***** Source material *****
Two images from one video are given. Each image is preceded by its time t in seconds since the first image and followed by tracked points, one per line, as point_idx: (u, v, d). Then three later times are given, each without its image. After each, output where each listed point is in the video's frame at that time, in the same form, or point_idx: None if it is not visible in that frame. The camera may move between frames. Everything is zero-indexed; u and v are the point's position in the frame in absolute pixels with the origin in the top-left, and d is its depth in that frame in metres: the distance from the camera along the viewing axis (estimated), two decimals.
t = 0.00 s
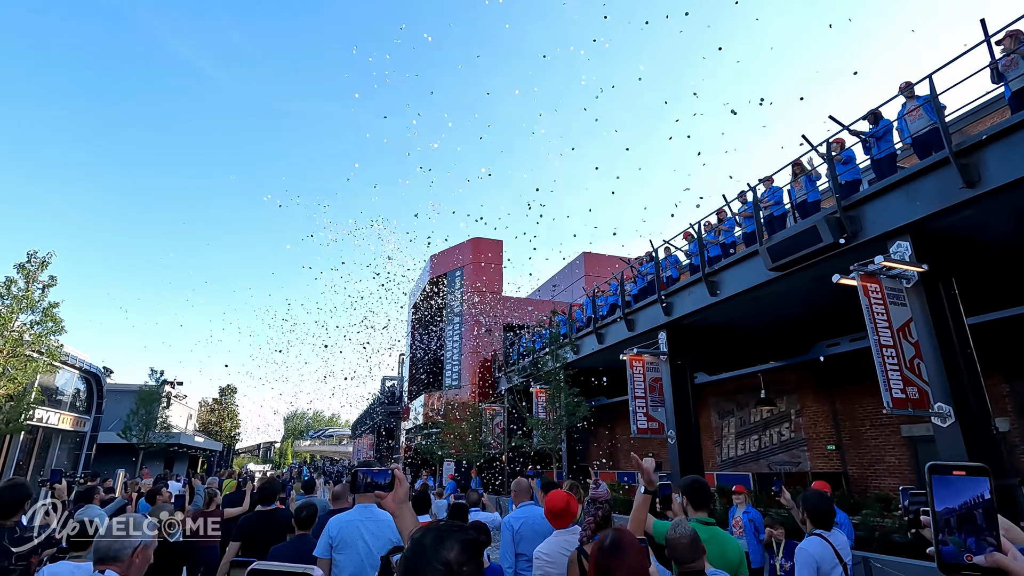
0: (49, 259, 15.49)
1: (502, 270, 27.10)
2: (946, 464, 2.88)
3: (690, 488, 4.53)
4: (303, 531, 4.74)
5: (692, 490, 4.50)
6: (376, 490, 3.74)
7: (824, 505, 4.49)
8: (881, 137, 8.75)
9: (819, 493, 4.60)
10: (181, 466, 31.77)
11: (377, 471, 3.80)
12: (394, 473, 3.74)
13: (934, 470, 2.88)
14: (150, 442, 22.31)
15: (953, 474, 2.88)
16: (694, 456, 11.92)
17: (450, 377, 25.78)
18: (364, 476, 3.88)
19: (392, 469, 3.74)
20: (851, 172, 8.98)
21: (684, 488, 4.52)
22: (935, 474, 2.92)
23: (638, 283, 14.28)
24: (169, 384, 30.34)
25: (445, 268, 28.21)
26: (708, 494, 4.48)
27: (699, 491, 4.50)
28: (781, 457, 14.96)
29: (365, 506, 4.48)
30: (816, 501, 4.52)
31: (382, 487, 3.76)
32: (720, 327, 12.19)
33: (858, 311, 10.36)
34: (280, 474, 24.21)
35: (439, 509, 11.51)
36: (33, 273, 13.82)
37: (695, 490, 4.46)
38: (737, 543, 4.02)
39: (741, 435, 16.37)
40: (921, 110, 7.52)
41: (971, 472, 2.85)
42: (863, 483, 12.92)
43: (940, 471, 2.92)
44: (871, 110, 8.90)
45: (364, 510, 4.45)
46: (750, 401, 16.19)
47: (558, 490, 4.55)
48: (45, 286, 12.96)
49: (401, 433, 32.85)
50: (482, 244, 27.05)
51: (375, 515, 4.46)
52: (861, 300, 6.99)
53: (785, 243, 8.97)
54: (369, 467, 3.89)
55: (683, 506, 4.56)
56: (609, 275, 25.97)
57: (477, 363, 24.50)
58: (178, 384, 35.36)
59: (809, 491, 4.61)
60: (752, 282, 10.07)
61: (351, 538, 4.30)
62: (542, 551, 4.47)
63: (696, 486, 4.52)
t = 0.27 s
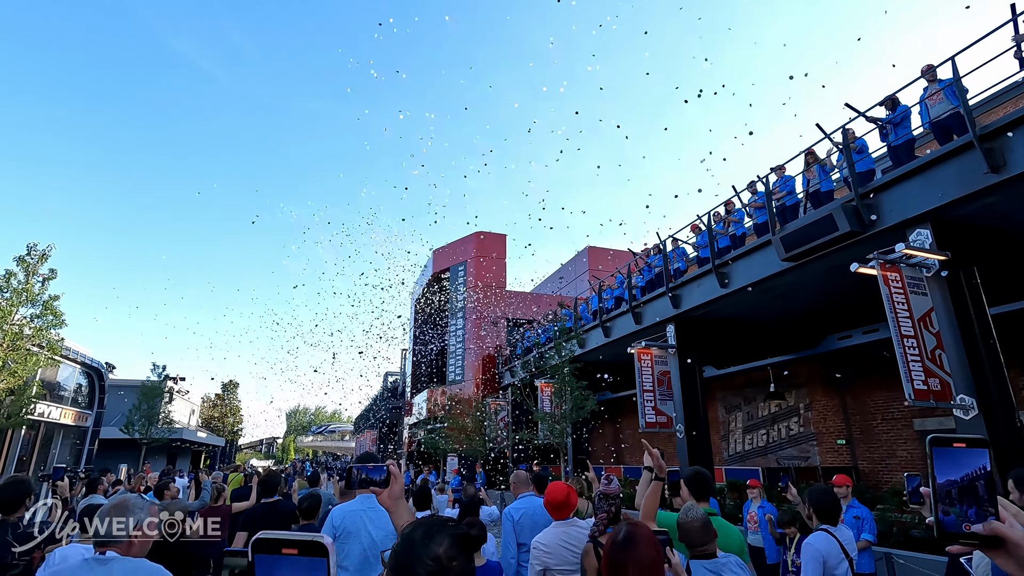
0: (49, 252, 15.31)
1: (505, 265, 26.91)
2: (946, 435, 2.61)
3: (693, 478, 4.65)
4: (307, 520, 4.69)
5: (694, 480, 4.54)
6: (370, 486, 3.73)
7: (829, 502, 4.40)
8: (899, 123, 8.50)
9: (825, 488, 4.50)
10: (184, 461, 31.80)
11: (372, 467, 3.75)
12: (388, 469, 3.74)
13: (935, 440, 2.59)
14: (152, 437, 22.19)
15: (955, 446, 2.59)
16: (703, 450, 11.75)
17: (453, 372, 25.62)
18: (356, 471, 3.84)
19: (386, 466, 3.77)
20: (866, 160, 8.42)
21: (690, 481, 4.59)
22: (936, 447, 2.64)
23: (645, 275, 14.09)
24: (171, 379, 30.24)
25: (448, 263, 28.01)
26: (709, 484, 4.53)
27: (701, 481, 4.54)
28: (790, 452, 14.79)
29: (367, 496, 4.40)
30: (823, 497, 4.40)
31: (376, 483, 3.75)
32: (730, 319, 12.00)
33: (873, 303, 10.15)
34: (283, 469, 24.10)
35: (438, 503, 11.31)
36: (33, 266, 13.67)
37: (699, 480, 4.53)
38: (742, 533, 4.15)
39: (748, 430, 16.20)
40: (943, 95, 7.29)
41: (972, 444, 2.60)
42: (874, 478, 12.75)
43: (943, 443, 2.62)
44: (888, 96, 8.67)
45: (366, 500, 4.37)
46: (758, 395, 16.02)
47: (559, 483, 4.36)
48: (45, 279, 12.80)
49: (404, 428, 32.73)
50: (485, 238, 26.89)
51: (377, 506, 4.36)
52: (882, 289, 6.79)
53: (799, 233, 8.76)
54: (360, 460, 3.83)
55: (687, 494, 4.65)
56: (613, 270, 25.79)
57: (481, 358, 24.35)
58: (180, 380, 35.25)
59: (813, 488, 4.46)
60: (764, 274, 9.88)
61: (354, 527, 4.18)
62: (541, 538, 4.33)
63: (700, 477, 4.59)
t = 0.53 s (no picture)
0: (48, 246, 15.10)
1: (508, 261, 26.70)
2: (944, 457, 2.44)
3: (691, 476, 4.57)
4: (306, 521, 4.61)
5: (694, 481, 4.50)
6: (363, 488, 3.91)
7: (836, 498, 4.66)
8: (918, 114, 8.32)
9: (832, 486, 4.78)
10: (186, 457, 31.68)
11: (364, 470, 3.94)
12: (382, 472, 3.92)
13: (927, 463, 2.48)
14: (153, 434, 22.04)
15: (949, 466, 2.44)
16: (712, 448, 11.56)
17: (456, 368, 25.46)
18: (352, 475, 4.05)
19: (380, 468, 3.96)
20: (883, 151, 8.12)
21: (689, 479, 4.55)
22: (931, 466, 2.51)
23: (653, 270, 13.88)
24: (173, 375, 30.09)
25: (450, 259, 27.80)
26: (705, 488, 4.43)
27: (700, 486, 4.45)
28: (798, 449, 14.60)
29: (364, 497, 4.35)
30: (830, 494, 4.68)
31: (369, 486, 3.93)
32: (739, 315, 11.80)
33: (887, 297, 9.94)
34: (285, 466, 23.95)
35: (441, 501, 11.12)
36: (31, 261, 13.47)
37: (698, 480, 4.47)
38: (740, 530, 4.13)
39: (755, 427, 16.01)
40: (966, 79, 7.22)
41: (967, 466, 2.42)
42: (885, 476, 12.56)
43: (937, 462, 2.49)
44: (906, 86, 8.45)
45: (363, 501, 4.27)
46: (765, 392, 15.83)
47: (560, 480, 4.33)
48: (43, 274, 12.61)
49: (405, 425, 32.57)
50: (488, 234, 26.68)
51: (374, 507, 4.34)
52: (903, 283, 6.58)
53: (814, 226, 8.54)
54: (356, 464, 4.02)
55: (689, 496, 4.60)
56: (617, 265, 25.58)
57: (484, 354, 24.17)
58: (181, 376, 35.10)
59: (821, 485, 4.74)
60: (776, 268, 9.66)
61: (351, 528, 4.10)
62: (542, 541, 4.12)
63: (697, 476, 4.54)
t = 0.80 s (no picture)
0: (39, 242, 14.82)
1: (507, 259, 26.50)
2: (925, 464, 2.57)
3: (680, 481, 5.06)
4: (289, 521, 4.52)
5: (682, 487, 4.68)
6: (348, 492, 4.10)
7: (832, 498, 4.47)
8: (929, 108, 8.10)
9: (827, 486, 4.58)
10: (182, 457, 31.40)
11: (349, 475, 4.12)
12: (366, 476, 4.15)
13: (907, 468, 2.64)
14: (148, 433, 21.79)
15: (928, 474, 2.58)
16: (716, 448, 11.38)
17: (453, 367, 25.23)
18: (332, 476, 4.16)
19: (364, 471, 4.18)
20: (895, 144, 7.95)
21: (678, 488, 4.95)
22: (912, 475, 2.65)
23: (655, 268, 13.68)
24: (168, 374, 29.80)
25: (448, 257, 27.61)
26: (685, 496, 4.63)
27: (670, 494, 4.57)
28: (801, 449, 14.41)
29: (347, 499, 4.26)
30: (825, 495, 4.49)
31: (353, 489, 4.12)
32: (743, 312, 11.63)
33: (895, 295, 9.76)
34: (282, 466, 23.72)
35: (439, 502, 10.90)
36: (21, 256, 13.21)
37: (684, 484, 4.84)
38: (726, 534, 4.42)
39: (758, 427, 15.82)
40: (986, 66, 7.23)
41: (947, 473, 2.53)
42: (891, 477, 12.39)
43: (917, 470, 2.64)
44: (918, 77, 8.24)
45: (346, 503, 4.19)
46: (768, 391, 15.65)
47: (557, 485, 4.99)
48: (35, 270, 12.35)
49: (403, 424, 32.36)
50: (487, 232, 26.47)
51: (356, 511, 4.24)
52: (918, 279, 6.39)
53: (823, 221, 8.33)
54: (339, 470, 4.23)
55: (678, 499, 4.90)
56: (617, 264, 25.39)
57: (483, 353, 23.98)
58: (177, 375, 34.81)
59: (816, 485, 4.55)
60: (783, 264, 9.47)
61: (331, 532, 4.01)
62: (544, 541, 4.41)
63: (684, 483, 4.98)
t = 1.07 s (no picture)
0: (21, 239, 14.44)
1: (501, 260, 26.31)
2: (869, 475, 2.56)
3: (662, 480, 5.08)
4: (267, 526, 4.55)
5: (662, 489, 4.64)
6: (331, 499, 3.80)
7: (810, 503, 4.32)
8: (931, 106, 7.98)
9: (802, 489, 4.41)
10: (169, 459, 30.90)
11: (330, 482, 3.80)
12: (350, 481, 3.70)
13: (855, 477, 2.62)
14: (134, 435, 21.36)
15: (876, 484, 2.54)
16: (713, 451, 11.22)
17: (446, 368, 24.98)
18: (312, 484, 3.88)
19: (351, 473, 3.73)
20: (897, 141, 7.91)
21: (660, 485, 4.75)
22: (859, 483, 2.62)
23: (651, 268, 13.54)
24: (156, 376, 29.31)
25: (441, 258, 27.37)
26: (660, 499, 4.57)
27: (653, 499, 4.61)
28: (798, 452, 14.29)
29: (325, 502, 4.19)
30: (803, 499, 4.35)
31: (336, 495, 3.78)
32: (741, 313, 11.50)
33: (895, 296, 9.67)
34: (271, 468, 23.36)
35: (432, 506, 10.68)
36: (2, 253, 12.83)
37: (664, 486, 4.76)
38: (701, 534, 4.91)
39: (753, 429, 15.72)
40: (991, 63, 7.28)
41: (895, 483, 2.49)
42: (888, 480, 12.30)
43: (866, 480, 2.60)
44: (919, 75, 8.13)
45: (322, 507, 4.12)
46: (764, 394, 15.55)
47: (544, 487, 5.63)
48: (15, 268, 12.00)
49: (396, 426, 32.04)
50: (481, 232, 26.26)
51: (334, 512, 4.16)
52: (922, 278, 6.26)
53: (823, 220, 8.20)
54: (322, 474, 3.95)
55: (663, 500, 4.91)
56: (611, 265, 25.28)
57: (476, 354, 23.76)
58: (165, 376, 34.27)
59: (793, 489, 4.41)
60: (783, 264, 9.33)
61: (306, 535, 3.96)
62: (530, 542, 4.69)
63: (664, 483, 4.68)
*****
Task statement => Only one part of the material above is to be transcribed, namely the lines starting with the line that has "60: (764, 274, 9.88)" and going on through the line that has "44: (906, 86, 8.45)", exactly as they stand.

Reply =>
60: (764, 274, 9.88)
61: (354, 527, 4.18)
62: (541, 538, 4.33)
63: (700, 477, 4.59)
t = 0.53 s (no picture)
0: (48, 246, 15.10)
1: (508, 261, 26.70)
2: (944, 457, 2.44)
3: (691, 476, 4.57)
4: (306, 521, 4.61)
5: (694, 481, 4.50)
6: (363, 488, 3.91)
7: (836, 498, 4.66)
8: (918, 114, 8.32)
9: (832, 486, 4.78)
10: (186, 457, 31.68)
11: (364, 470, 3.94)
12: (382, 472, 3.92)
13: (927, 463, 2.48)
14: (153, 434, 22.04)
15: (949, 466, 2.44)
16: (712, 448, 11.56)
17: (456, 368, 25.46)
18: (352, 475, 4.05)
19: (380, 468, 3.96)
20: (883, 151, 8.12)
21: (689, 479, 4.55)
22: (931, 466, 2.51)
23: (653, 270, 13.88)
24: (173, 375, 30.09)
25: (450, 259, 27.80)
26: (705, 488, 4.43)
27: (700, 486, 4.45)
28: (798, 449, 14.60)
29: (364, 497, 4.35)
30: (830, 494, 4.68)
31: (369, 486, 3.93)
32: (739, 315, 11.80)
33: (887, 297, 9.94)
34: (285, 466, 23.95)
35: (441, 501, 11.12)
36: (31, 261, 13.47)
37: (698, 480, 4.47)
38: (740, 530, 4.13)
39: (755, 427, 16.01)
40: (966, 79, 7.22)
41: (967, 466, 2.42)
42: (885, 476, 12.56)
43: (937, 462, 2.49)
44: (906, 86, 8.45)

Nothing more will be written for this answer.